■ Task details
Produce an exact copy of all the data below, dropping every image.

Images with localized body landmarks
____________

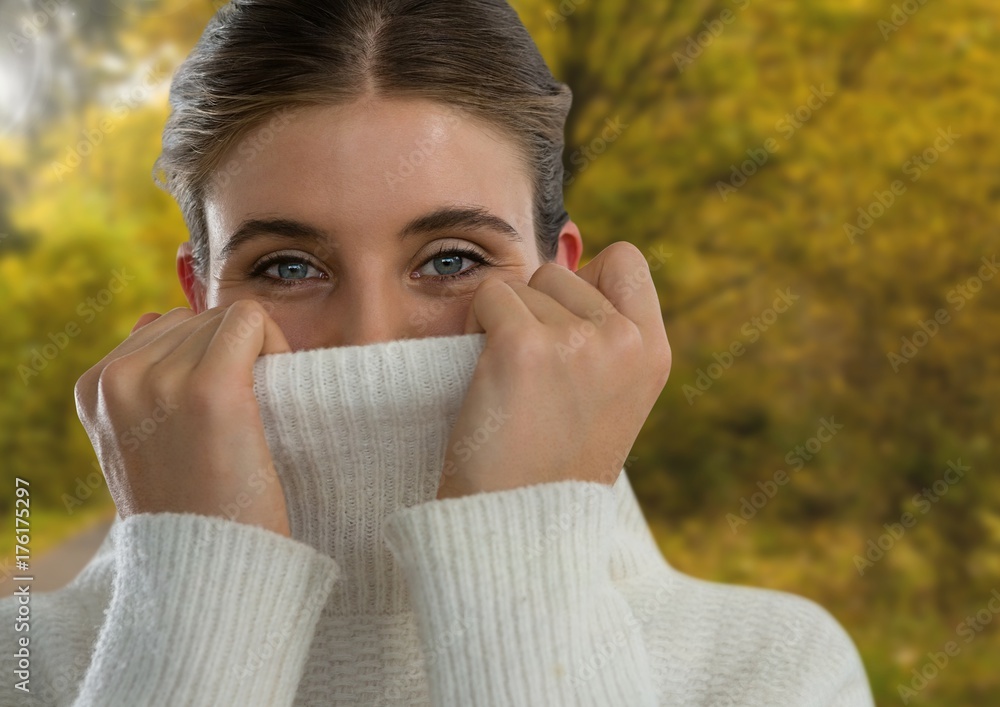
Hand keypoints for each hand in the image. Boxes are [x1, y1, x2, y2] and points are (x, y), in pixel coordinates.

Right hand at [74, 300, 292, 535]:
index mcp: (94, 387)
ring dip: (256, 352)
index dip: (207, 358)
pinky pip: (251, 321)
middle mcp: (118, 378)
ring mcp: (160, 381)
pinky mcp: (210, 388)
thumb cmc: (189, 506)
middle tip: (242, 416)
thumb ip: (142, 381)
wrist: (205, 568)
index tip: (218, 410)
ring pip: (228, 318)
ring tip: (252, 414)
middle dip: (231, 353)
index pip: (167, 327)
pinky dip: (276, 344)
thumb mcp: (141, 443)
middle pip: (199, 319)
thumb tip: (153, 317)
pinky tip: (278, 388)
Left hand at [436, 241, 670, 499]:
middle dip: (536, 308)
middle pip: (561, 271)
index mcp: (654, 354)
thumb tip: (565, 273)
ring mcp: (578, 341)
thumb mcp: (610, 400)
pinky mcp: (524, 346)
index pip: (626, 260)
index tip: (563, 328)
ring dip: (503, 322)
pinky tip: (486, 378)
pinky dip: (475, 326)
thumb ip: (605, 341)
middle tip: (532, 373)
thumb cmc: (551, 467)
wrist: (518, 527)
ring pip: (523, 285)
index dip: (585, 282)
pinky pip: (489, 297)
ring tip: (511, 385)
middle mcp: (626, 341)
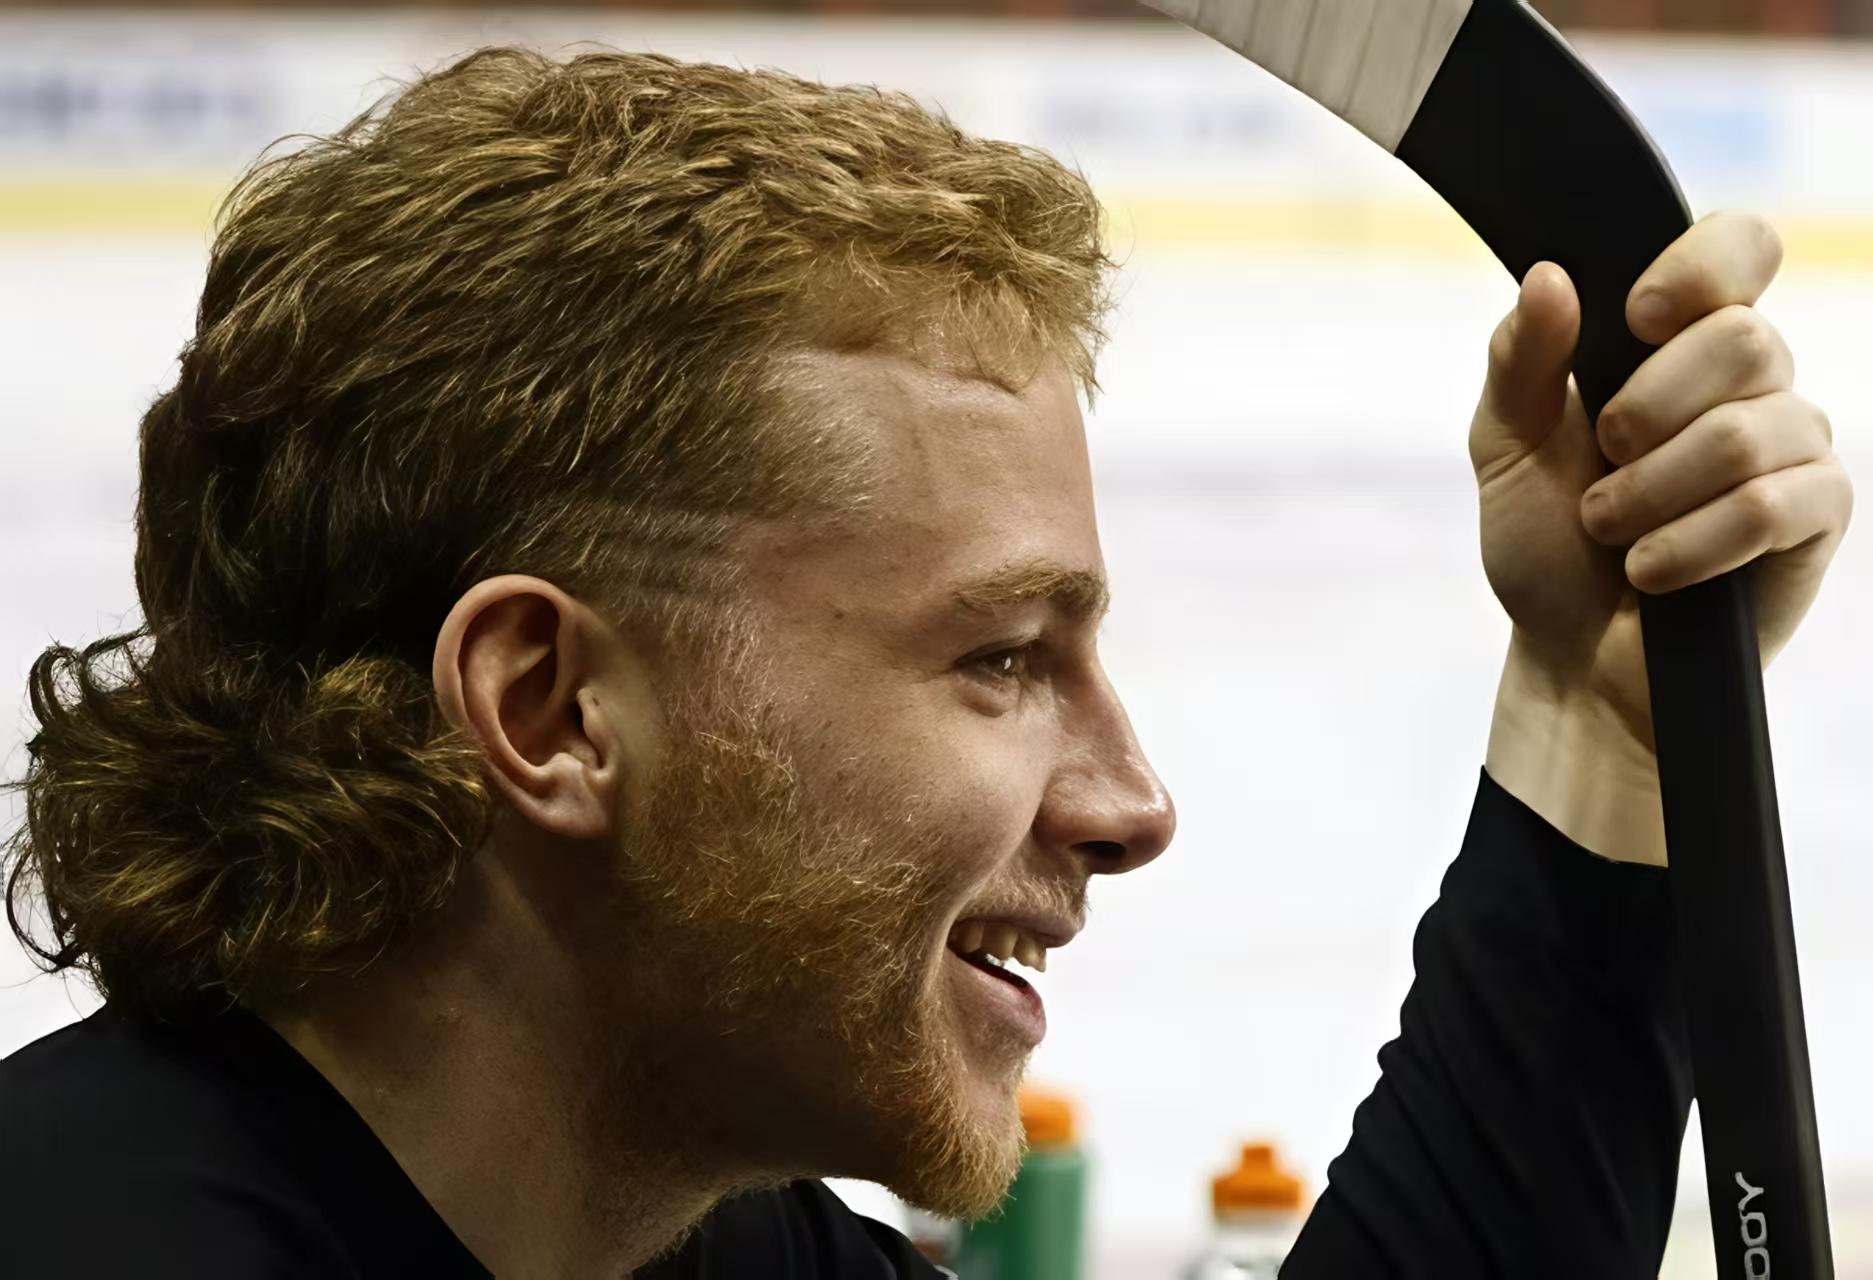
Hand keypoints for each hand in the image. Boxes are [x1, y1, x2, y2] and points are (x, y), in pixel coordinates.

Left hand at [1470, 211, 1853, 756]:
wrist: (1570, 655)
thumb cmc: (1545, 545)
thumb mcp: (1507, 447)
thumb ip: (1521, 360)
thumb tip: (1551, 275)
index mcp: (1679, 343)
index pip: (1741, 247)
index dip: (1703, 265)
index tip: (1636, 318)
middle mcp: (1753, 382)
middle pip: (1744, 340)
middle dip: (1644, 413)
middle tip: (1602, 462)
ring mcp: (1793, 447)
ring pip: (1746, 431)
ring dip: (1650, 492)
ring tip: (1610, 531)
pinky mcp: (1815, 518)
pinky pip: (1768, 505)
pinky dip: (1688, 544)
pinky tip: (1650, 570)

____________

■ Answer to the exercise
Hand keypoints for each hand in the image. Boxes are [x1, y1, x2, y2] and points are (x, y), in pixel coordinates.

Right hand at [74, 300, 292, 535]:
index mcp: (94, 387)
ring dip: (256, 352)
index dip: (207, 358)
pinky pip: (251, 321)
middle mcp: (118, 378)
ring mcp: (160, 381)
pinky mcp: (210, 388)
thumb cmc: (189, 506)
middle tip: (242, 416)
thumb ip: (142, 381)
wrist: (205, 568)
index tip: (218, 410)
ring pip: (228, 318)
ring tip: (252, 414)
middle dip: (231, 353)
index pip: (167, 327)
pinky dip: (276, 344)
thumb mcp: (141, 443)
middle pip: (199, 319)
thumb tip: (153, 317)
pinky tip: (278, 388)
Left hand at [436, 241, 670, 499]:
middle dip: (536, 308)
middle pip: (561, 271)
index mcp: (654, 354)
thumb tip: (565, 273)
ring mcp: (578, 341)
thumb mcp: (610, 400)
pinky mcp: (524, 346)
index pip: (626, 260)
index tip: (563, 328)
ring dip: (503, 322)
pinky tip: (486, 378)
pinky dip: (475, 326)
thumb ip: (605, 341)
middle tip: (532, 373)
thumb cmc: (551, 467)
wrist: (518, 527)
ring pip: (523, 285)
index dip: (585, 282)
pinky pip: (489, 297)
ring tip: (511, 385)
middle mcp: (626, 341)
Hand keypoints for each hand in the image. Boxes are [x1, y1, x2, y2] and points are (x, y), in pixel coordinates.

Left hand at [1470, 211, 1853, 756]:
wrist: (1570, 655)
thumb cmc: (1545, 545)
thumb mcp: (1507, 447)
thumb ip: (1521, 360)
thumb tip: (1551, 275)
index mcp: (1679, 343)
index pip: (1741, 247)
index dip: (1703, 265)
index tip: (1636, 318)
middle mcp: (1753, 382)
middle pip: (1744, 340)
middle dip: (1644, 413)
middle tip: (1602, 462)
ring mcp: (1793, 447)
ring pip: (1746, 431)
ring dip: (1650, 492)
ring tip: (1610, 531)
pinky mcp: (1815, 518)
pinky pip: (1768, 505)
pinky dip: (1688, 544)
pinky tip: (1650, 570)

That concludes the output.